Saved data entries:
====
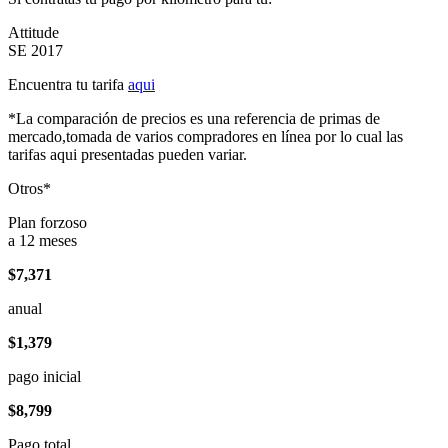
Attitude
SE 2017
Encuentra tu tarifa
aqui
*La comparación de precios es una referencia de primas de
mercado,tomada de varios compradores en línea por lo cual las
tarifas aqui presentadas pueden variar.
Otros*
Plan forzoso
a 12 meses
$7,371
anual
$1,379
pago inicial
$8,799
Pago total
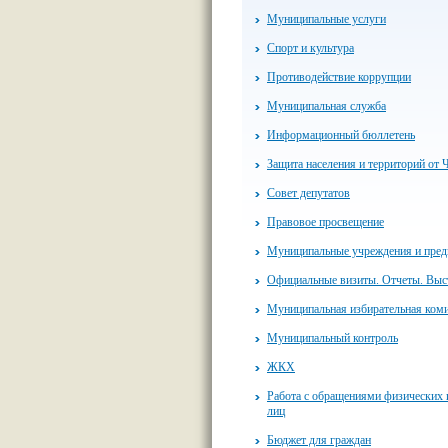
Муниципальные услуги
Спорт и культура
Противодействие коррупции
Муниципальная служба
Информационный бюллетень
Защита населения и территорий от 
Совет депутатов
Правовое просвещение
Муниципальные учреждения и пред
Официальные визиты. Отчеты. Выс
Муниципальная избирательная ком
Муниципальный контроль
ЖКХ
Работа с обращениями физических
лиц
Бюджет для граждан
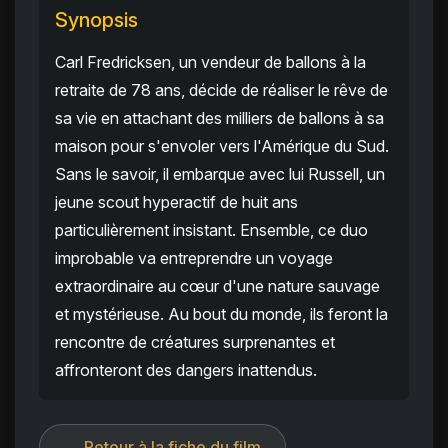
Synopsis
Carl Fredricksen, un vendeur de ballons à la
retraite de 78 ans, décide de réaliser le rêve de
sa vie en attachant des milliers de ballons à sa
maison pour s'envoler vers l'Amérique du Sud.
Sans le savoir, il embarque avec lui Russell, un
jeune scout hyperactif de huit ans
particulièrement insistant. Ensemble, ce duo
improbable va entreprendre un voyage
extraordinaire au cœur d'une nature sauvage
et mystérieuse. Au bout du monde, ils feront la
rencontre de créatures surprenantes et
affronteront des dangers inattendus.
← Retour à la fiche du film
====
Instructions to follow:
Your answer must be the exact lines from the start of the data through the line with "Официальные визиты. Отчеты. Выс", inclusive, and nothing else; pictures do not belong in it.

Reply:
Attitude
SE 2017
Encuentra tu tarifa
aqui
*La comparación de precios es una referencia de primas de
mercado,tomada de varios compradores en línea por lo cual las
tarifas aqui presentadas pueden variar.
Otros*
Plan forzoso
a 12 meses
$7,371
anual
$1,379
pago inicial
$8,799
Pago total
Муниципальные услуги
Спорт и культура
Противодействие коррупции
Муниципальная служба
Информационный бюллетень
Защита населения и территорий от 
Совет депутатов
Правовое просвещение
Муниципальные учреждения и пред
Официальные визиты. Отчеты. Выс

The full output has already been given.